_JOB_
When you reach the line with "피에스엠씨, 6개월 등락율: -12.88 -> -9", start repeating the lines exactly and keep going to the end of the records, but drop every picture.
DATASET CONTENT: Begin
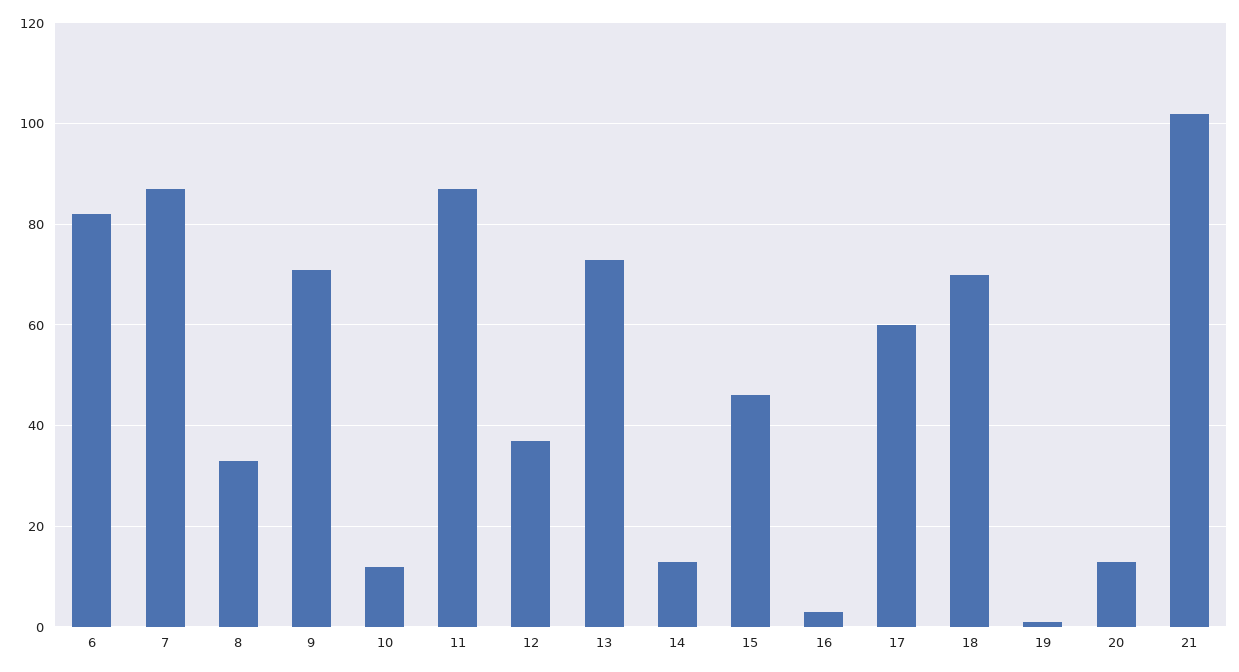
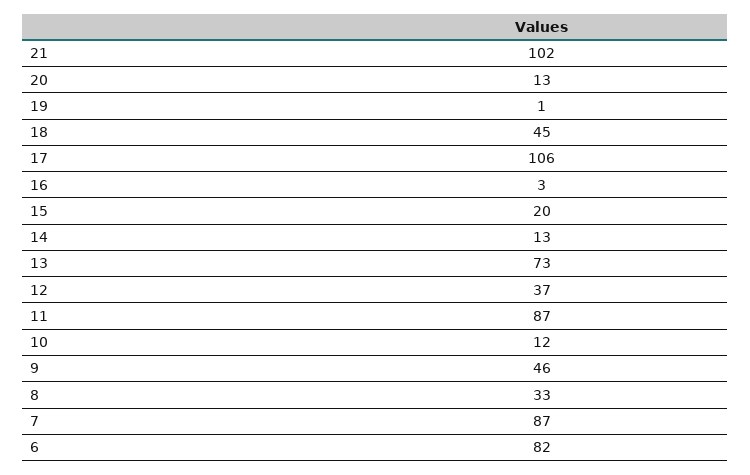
9: 70 -> 46
15: 45 -> 20
17: 60 -> 106
18: 70 -> 45

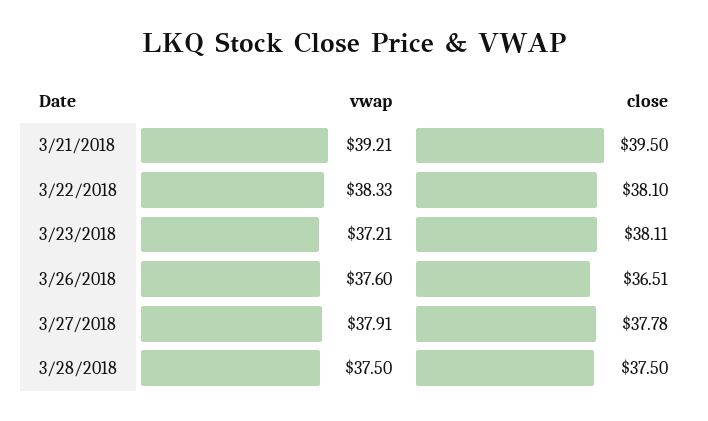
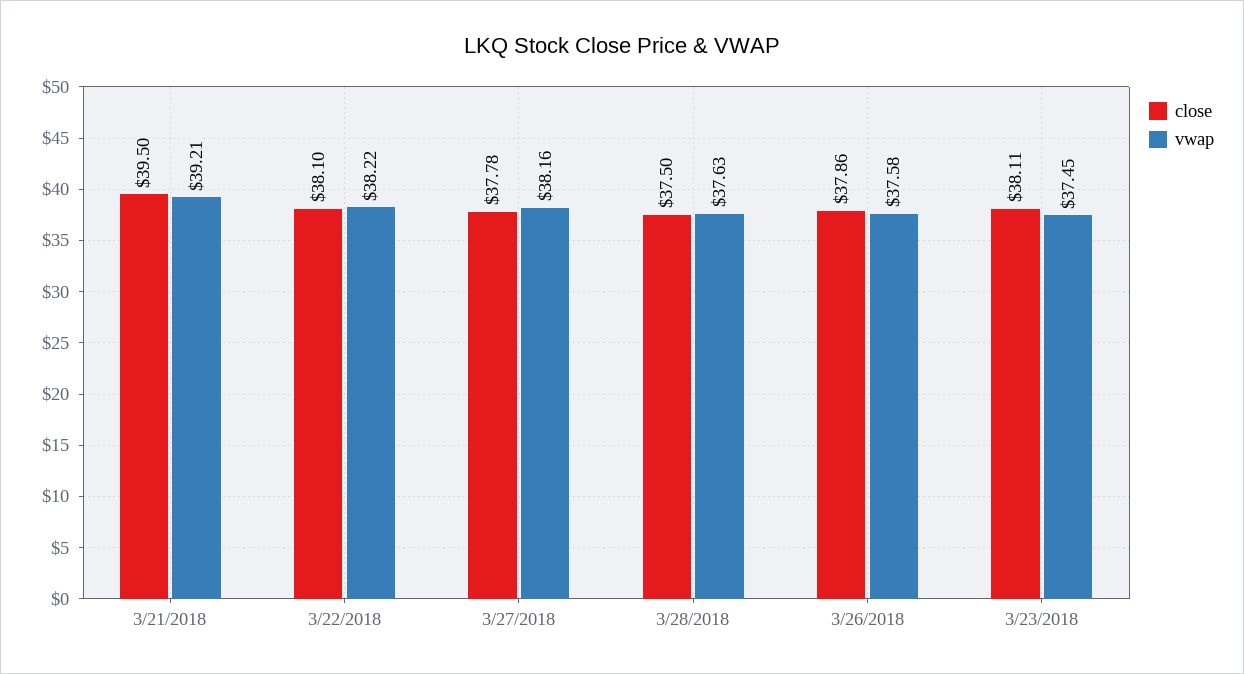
vwap, 3/22/2018: 38.33 -> 38.22
vwap, 3/23/2018: 37.21 -> 37.45
vwap, 3/26/2018: 37.6 -> 37.58
close, 3/26/2018: 36.51 -> 37.86
vwap, 3/27/2018: 37.91 -> 38.16
vwap, 3/28/2018: 37.5 -> 37.63

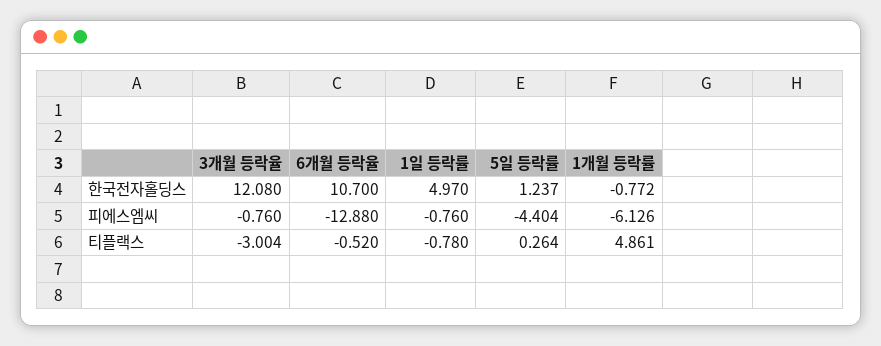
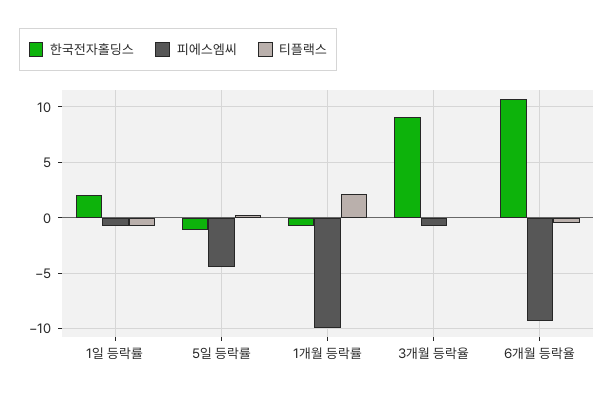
한국전자홀딩스, 3개월 등락율: 12.08 -> 9
한국전자홀딩스, 1일 등락률: 4.97 -> 2
한국전자홀딩스, 5일 등락률: 1.237 -> -1
피에스엠씨, 6개월 등락율: -12.88 -> -9
피에스엠씨, 1개월 등락률: -6.126 -> -10
티플랙스, 3개월 등락율: -3.004 -> 0
티플랙스, 1개월 등락률: 4.861 -> 2

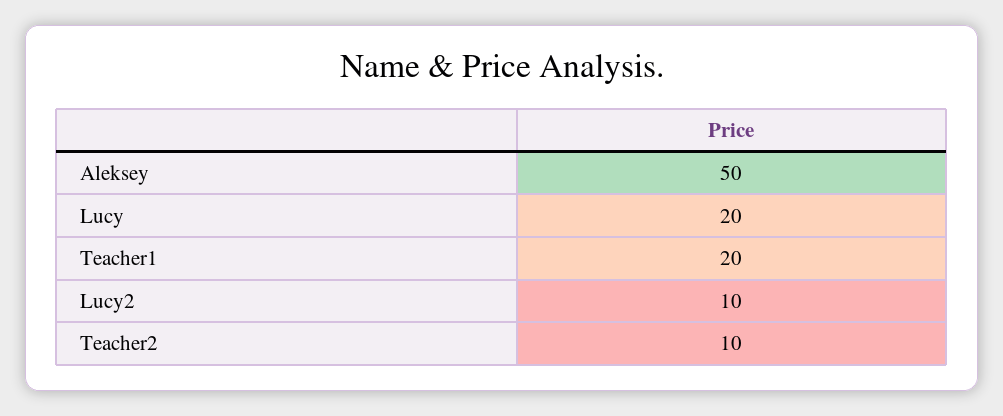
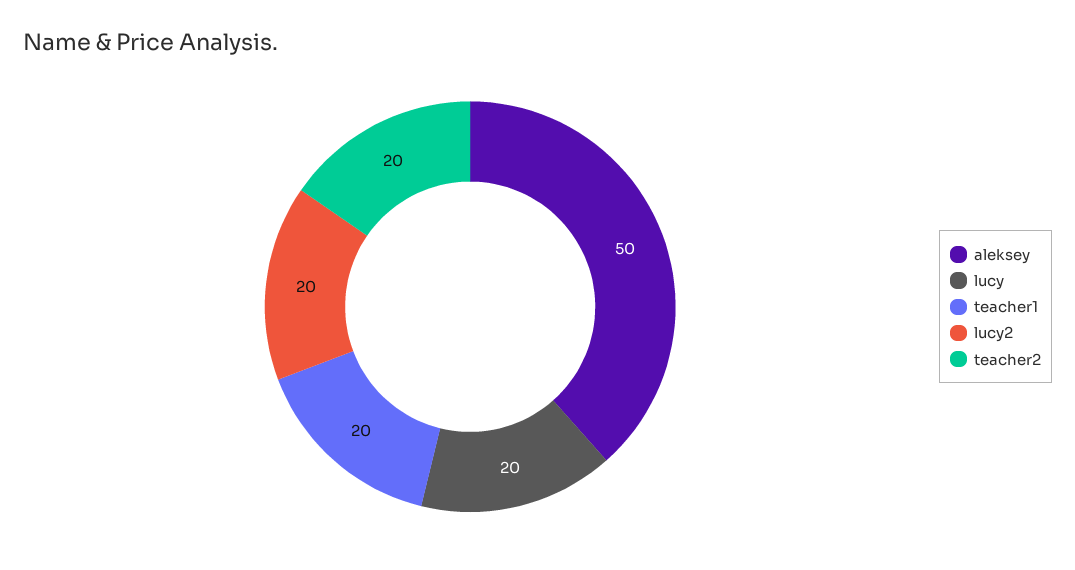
Lucy2: 10 -> 20
Teacher2: 10 -> 20

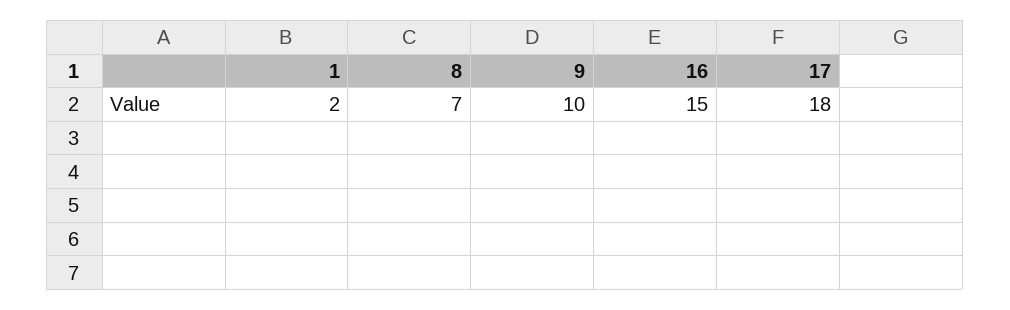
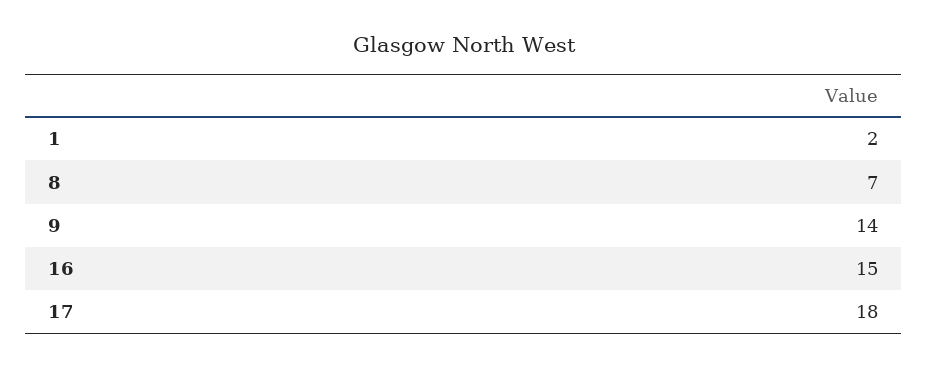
9: 10 -> 14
DATASET CONTENT: End
_OUTPUT_
피에스엠씨, 6개월 등락율: -12.88 -> -9
피에스엠씨, 1개월 등락률: -6.126 -> -10
티플랙스, 3개월 등락율: -3.004 -> 0
티플랙스, 1개월 등락률: 4.861 -> 2

Lucy2: 10 -> 20
Teacher2: 10 -> 20

9: 10 -> 14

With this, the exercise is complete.